Cloudflare Workers AI Now Runs Large Models: Kimi K2.5 Lands on the Edge

Cloudflare is officially entering the frontier model race with a significant announcement that expands its AI platform beyond small, efficient models into the territory of large-scale open-source LLMs. The company revealed that Workers AI now supports large frontier models, starting with Moonshot AIs Kimi K2.5. This marks a strategic pivot for Workers AI, which has historically prioritized smaller, faster models optimized for edge deployment. The move comes with compelling economics that could reshape how organizations think about AI inference infrastructure.

The Economics That Caught Cloudflares Attention

For the past two years, Workers AI maintained a disciplined focus on smaller models that could run efficiently on its global edge infrastructure. The reasoning was sound: most use cases didnt need frontier-scale reasoning, and smaller models offered better latency and cost profiles. But the landscape has shifted dramatically as open-source models like Kimi K2.5 began offering frontier-level capabilities at a fraction of the cost of proprietary alternatives.

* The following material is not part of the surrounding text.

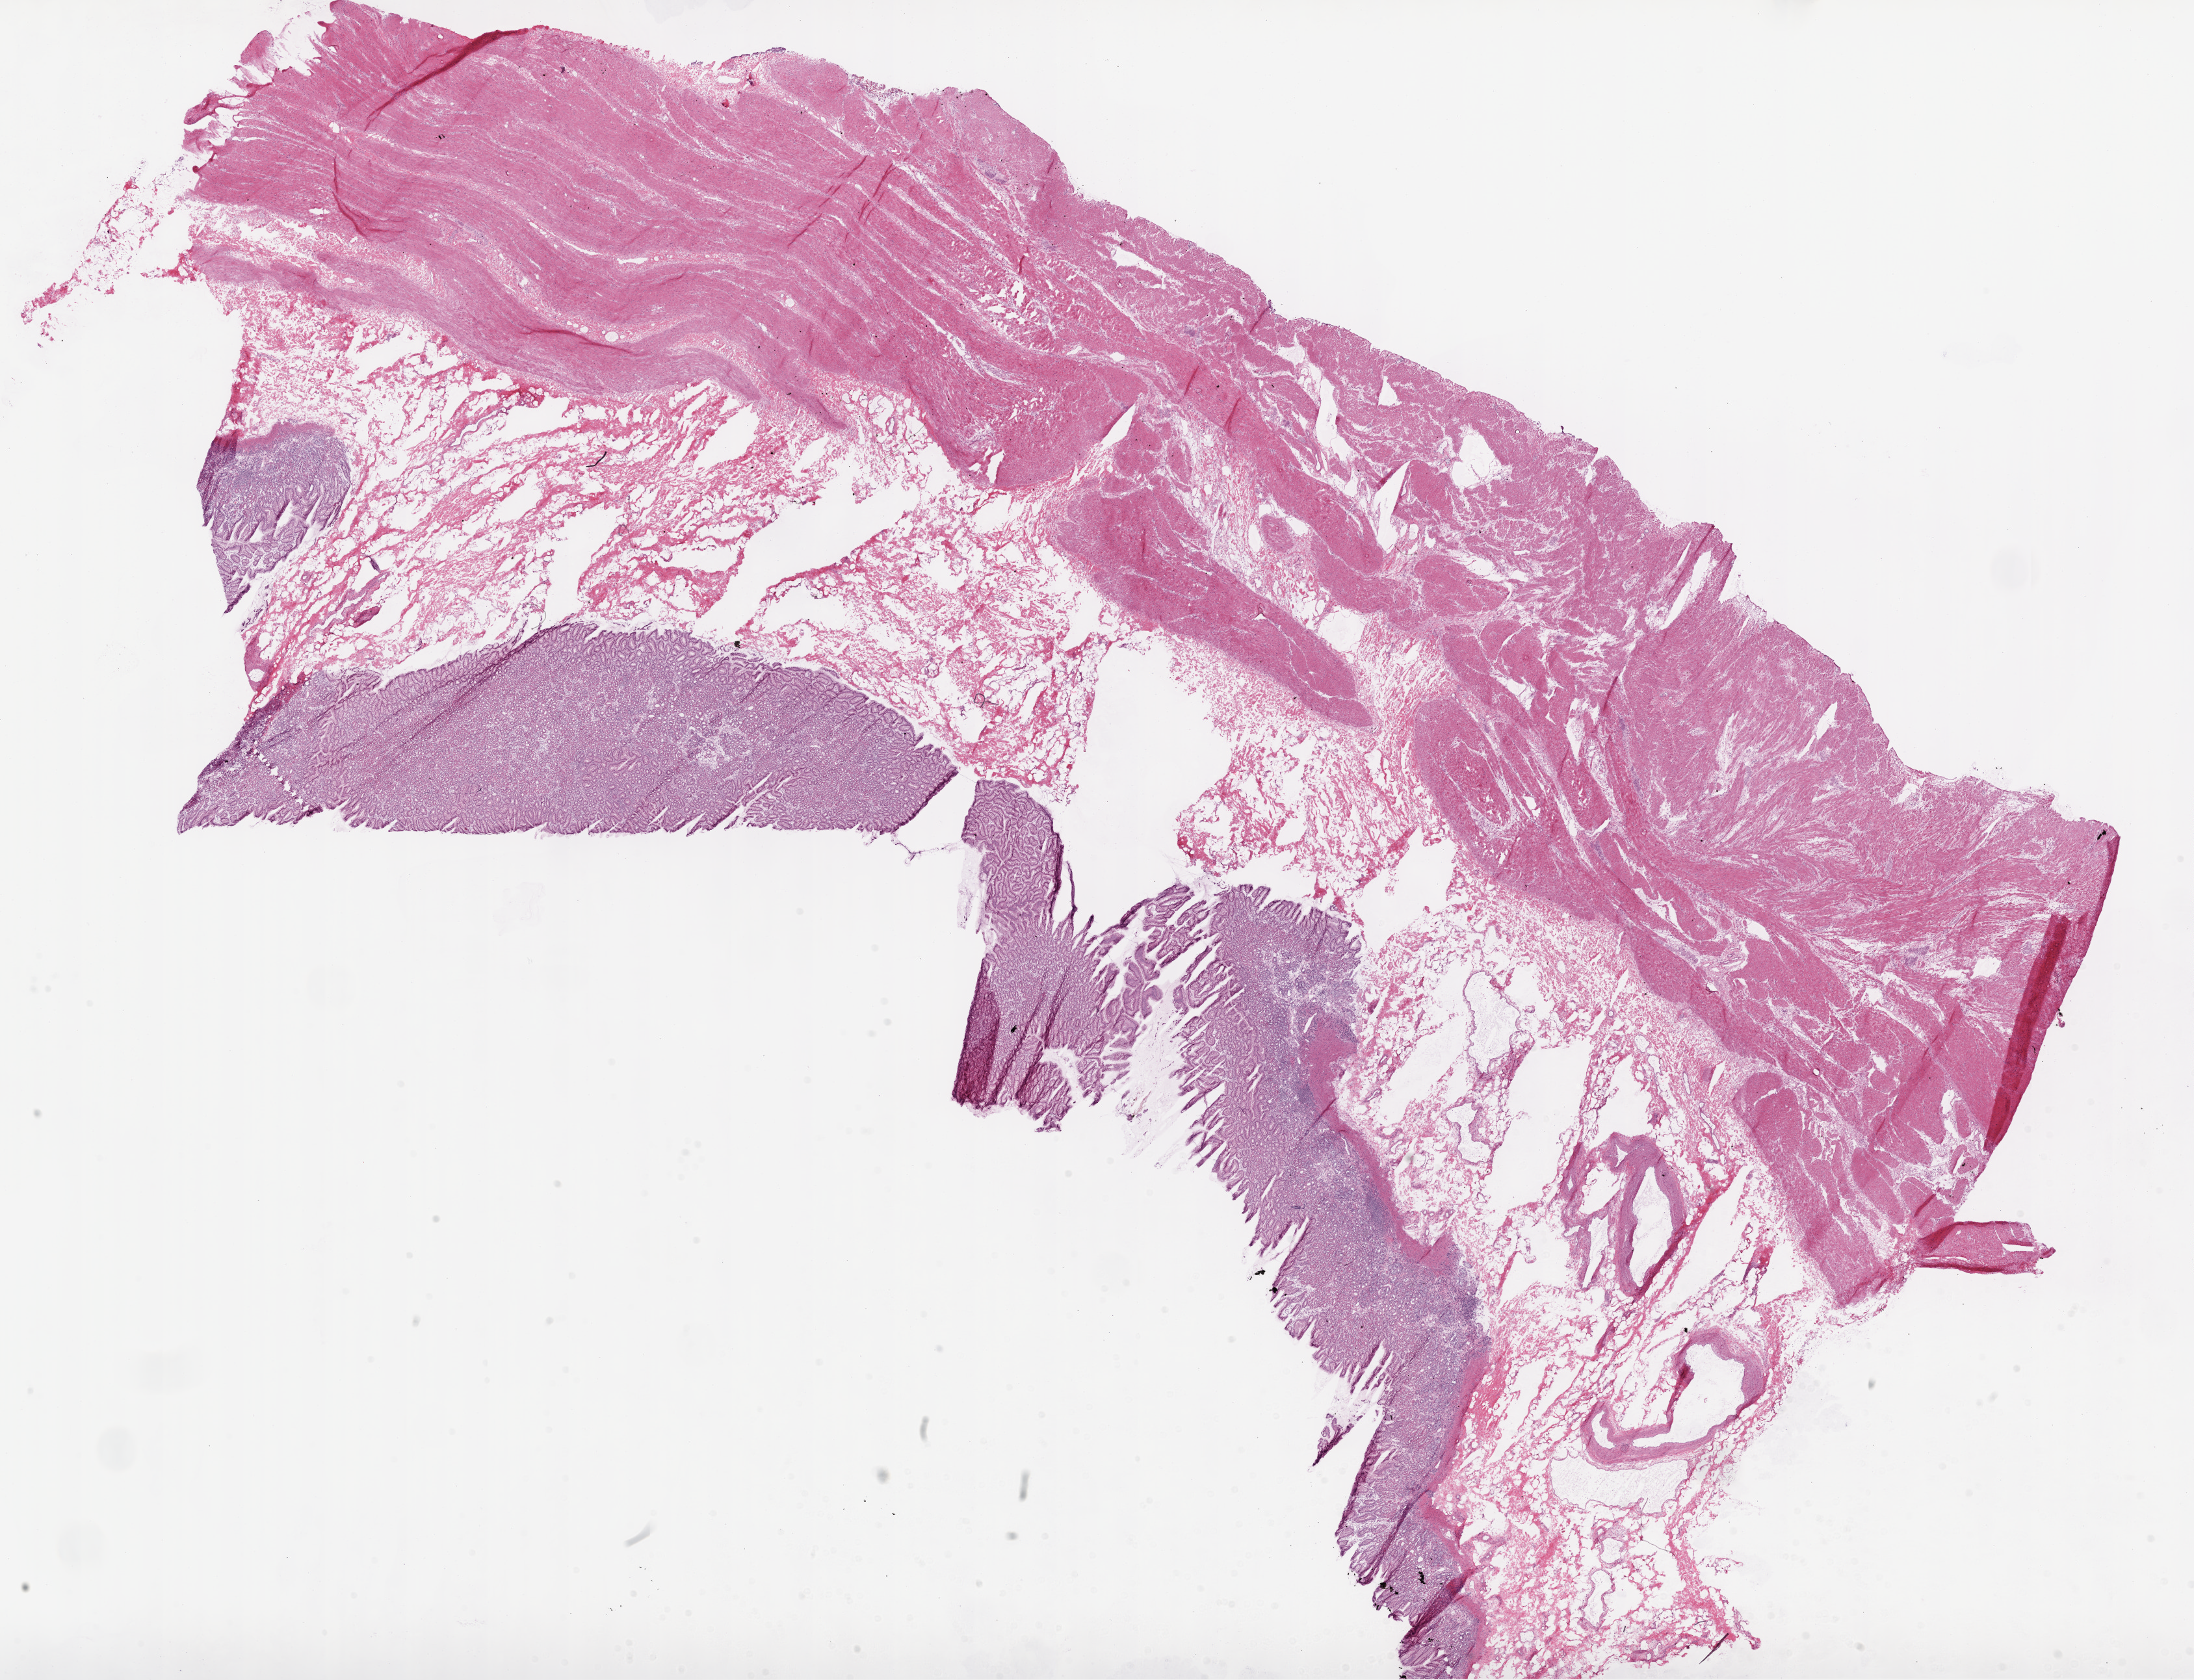
Whole-slide histology image, H&E-stained — low-resolution overview of the scanned area, about 27.1 x 20.7 mm. Frozen section. Stomach, solid tissue normal (non-tumour tissue) sample. Male patient; age at initial diagnosis 80 years.
This section: solid tissue normal (non-tumour) sample from the same patient. Patient diagnosis: Adenocarcinoma, NOS (gastric antrum).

Cloudflares internal testing reveals exactly why this shift matters at scale. The company runs an internal security review agent that processes over 7 billion tokens daily across its codebases. Running this workload on a mid-tier proprietary model would cost an estimated $2.4 million annually for that single use case. Switching to Kimi K2.5 on Workers AI reduced that cost to just 23% of the original—a 77% cost reduction that fundamentally changes the economics of AI-at-scale.

This isnt just about Cloudflares internal tooling. The company points to the rise of personal agents like OpenClaw—always-on AI assistants that individuals run continuously. When every employee has multiple agents processing hundreds of thousands of tokens per hour, the cost math for proprietary models breaks down quickly. Organizations need alternatives, and Workers AI is positioning itself as the platform for this transition.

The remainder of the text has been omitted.